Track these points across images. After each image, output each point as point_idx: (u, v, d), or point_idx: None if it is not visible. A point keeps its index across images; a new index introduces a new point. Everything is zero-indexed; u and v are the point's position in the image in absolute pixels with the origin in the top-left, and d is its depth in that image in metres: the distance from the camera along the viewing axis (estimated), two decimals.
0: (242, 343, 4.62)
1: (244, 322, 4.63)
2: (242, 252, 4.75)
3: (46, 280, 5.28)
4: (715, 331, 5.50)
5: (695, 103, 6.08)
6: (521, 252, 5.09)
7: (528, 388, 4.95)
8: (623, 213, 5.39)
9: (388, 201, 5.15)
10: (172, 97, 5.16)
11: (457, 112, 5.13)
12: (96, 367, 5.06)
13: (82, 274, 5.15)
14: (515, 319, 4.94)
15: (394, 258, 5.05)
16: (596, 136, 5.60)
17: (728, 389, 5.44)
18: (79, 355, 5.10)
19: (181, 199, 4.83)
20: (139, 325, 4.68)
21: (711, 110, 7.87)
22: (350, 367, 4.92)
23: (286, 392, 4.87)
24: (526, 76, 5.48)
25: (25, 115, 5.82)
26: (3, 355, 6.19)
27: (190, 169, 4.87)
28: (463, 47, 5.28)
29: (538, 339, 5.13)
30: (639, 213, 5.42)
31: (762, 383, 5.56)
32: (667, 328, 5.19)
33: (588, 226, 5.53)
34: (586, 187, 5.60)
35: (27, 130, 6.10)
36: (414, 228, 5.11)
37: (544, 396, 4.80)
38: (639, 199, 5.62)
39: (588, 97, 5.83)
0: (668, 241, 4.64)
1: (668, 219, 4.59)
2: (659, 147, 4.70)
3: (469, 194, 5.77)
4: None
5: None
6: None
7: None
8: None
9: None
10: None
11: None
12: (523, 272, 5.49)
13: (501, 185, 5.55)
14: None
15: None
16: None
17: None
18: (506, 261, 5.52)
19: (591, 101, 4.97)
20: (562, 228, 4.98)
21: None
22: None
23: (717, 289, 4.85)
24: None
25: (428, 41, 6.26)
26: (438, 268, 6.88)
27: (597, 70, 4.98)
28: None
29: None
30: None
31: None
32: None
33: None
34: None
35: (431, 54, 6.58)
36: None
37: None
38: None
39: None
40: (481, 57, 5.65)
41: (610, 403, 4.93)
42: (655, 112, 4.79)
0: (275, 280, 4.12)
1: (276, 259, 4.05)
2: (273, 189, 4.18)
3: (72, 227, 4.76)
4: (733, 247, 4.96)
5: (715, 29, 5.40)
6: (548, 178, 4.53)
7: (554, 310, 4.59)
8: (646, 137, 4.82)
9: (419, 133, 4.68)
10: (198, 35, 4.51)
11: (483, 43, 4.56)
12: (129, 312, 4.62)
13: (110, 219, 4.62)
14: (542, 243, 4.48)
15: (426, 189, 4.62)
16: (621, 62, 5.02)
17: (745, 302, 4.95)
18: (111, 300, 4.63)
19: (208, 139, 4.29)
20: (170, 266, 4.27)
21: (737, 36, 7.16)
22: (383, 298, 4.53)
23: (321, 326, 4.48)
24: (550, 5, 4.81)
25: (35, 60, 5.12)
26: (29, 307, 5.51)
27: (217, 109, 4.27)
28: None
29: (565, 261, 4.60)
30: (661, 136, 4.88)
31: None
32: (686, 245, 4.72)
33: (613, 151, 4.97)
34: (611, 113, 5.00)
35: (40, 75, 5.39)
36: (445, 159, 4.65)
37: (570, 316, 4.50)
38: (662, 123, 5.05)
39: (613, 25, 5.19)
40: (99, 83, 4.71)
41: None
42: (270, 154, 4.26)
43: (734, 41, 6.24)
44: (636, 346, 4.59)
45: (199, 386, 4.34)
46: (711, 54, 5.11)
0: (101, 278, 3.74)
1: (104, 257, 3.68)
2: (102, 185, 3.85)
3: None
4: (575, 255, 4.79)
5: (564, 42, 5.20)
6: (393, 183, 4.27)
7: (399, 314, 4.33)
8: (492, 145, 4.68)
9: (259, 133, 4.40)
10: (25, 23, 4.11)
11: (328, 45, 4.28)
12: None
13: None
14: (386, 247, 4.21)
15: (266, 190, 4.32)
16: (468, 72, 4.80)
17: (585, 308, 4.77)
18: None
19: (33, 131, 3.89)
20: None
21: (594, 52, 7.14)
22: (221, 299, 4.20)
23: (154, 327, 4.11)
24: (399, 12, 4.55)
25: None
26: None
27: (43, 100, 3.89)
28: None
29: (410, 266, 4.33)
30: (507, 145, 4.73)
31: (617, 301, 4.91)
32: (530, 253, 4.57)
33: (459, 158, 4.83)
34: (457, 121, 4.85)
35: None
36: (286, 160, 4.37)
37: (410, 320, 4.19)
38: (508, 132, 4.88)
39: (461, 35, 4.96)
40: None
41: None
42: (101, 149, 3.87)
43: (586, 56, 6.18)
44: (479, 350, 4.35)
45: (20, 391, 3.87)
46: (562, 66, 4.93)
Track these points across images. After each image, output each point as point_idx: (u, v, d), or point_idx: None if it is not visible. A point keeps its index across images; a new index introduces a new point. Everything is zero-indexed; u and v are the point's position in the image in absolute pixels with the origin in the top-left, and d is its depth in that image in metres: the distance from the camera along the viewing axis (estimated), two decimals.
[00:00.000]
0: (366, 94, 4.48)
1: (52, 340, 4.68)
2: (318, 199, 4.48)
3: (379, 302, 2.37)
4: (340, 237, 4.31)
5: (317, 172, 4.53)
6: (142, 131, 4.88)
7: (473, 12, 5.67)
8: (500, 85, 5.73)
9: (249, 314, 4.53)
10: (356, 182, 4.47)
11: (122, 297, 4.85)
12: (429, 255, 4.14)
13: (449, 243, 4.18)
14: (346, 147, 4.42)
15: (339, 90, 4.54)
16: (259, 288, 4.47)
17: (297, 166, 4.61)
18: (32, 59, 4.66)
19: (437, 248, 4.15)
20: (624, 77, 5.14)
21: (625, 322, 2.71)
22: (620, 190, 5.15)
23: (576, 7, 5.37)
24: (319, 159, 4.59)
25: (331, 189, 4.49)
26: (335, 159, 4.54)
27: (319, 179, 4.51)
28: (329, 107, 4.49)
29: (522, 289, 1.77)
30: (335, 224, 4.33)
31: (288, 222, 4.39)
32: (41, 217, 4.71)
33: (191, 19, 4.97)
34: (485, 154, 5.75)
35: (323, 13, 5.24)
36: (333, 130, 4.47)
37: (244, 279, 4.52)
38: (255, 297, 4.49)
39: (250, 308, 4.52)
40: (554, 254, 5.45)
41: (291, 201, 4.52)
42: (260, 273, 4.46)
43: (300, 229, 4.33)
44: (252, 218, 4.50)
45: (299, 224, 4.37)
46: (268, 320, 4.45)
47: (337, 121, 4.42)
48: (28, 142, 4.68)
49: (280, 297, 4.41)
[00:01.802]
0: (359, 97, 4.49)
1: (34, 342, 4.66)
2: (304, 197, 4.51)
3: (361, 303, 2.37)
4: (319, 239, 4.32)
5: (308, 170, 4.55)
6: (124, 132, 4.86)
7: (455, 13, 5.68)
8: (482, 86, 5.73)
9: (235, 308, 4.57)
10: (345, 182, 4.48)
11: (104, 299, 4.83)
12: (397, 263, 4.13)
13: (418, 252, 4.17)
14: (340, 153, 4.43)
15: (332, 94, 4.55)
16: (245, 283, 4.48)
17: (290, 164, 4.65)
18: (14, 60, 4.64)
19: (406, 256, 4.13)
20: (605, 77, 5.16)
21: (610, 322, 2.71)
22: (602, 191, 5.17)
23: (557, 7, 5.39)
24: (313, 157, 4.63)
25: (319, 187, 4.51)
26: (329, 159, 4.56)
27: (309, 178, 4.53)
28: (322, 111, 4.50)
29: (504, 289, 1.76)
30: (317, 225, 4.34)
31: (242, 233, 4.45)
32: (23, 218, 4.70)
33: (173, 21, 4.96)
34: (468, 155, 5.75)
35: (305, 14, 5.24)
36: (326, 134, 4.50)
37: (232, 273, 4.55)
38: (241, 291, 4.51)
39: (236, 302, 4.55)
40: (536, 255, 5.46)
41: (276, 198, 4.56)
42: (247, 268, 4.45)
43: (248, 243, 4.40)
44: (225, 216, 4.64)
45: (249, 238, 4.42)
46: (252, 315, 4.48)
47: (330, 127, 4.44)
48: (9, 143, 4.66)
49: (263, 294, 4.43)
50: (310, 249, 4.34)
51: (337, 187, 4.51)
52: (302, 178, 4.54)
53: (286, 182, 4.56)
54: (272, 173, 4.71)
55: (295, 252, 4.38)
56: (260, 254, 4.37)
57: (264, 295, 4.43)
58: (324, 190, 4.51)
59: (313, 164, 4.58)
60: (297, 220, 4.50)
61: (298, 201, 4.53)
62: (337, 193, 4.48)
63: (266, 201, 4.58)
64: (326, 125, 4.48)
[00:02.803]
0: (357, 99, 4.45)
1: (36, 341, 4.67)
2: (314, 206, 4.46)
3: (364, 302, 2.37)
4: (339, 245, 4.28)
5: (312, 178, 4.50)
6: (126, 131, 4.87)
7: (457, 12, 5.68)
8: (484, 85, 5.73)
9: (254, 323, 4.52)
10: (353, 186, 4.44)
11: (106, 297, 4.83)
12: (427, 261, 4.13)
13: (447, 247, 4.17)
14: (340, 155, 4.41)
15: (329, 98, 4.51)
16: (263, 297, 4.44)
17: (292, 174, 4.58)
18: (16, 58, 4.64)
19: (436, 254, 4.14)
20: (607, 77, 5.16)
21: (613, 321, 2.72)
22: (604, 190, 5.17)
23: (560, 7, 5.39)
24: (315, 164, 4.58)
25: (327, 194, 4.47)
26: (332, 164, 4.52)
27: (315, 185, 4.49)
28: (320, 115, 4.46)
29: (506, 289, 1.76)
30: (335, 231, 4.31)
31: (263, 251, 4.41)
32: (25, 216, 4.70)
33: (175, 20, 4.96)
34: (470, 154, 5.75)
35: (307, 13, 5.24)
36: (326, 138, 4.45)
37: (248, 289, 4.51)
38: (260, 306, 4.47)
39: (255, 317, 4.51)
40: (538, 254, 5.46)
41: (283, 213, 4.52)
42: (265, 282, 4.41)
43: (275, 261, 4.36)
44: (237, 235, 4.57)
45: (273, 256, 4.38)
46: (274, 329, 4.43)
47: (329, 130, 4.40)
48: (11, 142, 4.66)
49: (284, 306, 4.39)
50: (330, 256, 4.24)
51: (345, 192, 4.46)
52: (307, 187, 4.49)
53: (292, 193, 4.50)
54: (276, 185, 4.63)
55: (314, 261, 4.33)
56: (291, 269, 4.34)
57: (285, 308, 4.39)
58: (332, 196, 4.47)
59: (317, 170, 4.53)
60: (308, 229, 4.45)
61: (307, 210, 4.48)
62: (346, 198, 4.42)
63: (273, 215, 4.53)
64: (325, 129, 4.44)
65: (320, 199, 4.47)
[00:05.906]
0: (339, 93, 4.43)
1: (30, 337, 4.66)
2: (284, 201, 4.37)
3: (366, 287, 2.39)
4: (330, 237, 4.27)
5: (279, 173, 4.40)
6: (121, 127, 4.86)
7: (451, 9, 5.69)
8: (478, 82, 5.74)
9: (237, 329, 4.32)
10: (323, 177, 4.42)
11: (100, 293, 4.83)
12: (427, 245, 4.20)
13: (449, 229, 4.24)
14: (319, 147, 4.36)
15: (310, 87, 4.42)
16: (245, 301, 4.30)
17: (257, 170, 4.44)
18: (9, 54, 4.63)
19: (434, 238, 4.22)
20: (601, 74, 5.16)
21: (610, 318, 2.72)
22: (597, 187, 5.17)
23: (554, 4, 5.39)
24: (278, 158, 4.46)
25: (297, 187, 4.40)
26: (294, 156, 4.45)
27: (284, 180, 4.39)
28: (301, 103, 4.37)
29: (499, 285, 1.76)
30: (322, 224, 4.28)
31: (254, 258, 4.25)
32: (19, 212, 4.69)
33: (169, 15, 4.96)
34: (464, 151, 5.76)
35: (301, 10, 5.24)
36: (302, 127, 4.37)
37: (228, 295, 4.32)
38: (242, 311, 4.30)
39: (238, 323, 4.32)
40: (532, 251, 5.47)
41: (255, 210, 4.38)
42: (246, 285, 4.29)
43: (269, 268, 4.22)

________________________________________

Write out only the lines from the very start of the entries above to the line that includes "15: (394, 258, 5.05)", both ends included, each one unchanged.

Track these points across images. After each image, output each point as point_idx: (u, v, d), or point_idx: None if it is not visible. A point keeps its index across images; a new index introduces a new point. Everything is zero-indexed; u and v are the point's position in the image in absolute pixels with the origin in the top-left, and d is its depth in that image in metres: the distance from the camera along the viewing axis (estimated), two decimals.
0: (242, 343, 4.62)
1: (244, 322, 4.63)
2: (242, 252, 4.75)
3: (46, 280, 5.28)
4: (715, 331, 5.50)
5: (695, 103, 6.08)
6: (521, 252, 5.09)
7: (528, 388, 4.95)
8: (623, 213, 5.39)
9: (388, 201, 5.15)
10: (172, 97, 5.16)
11: (457, 112, 5.13)
12: (96, 367, 5.06)
13: (82, 274, 5.15)
14: (515, 319, 4.94)
15: (394, 258, 5.05)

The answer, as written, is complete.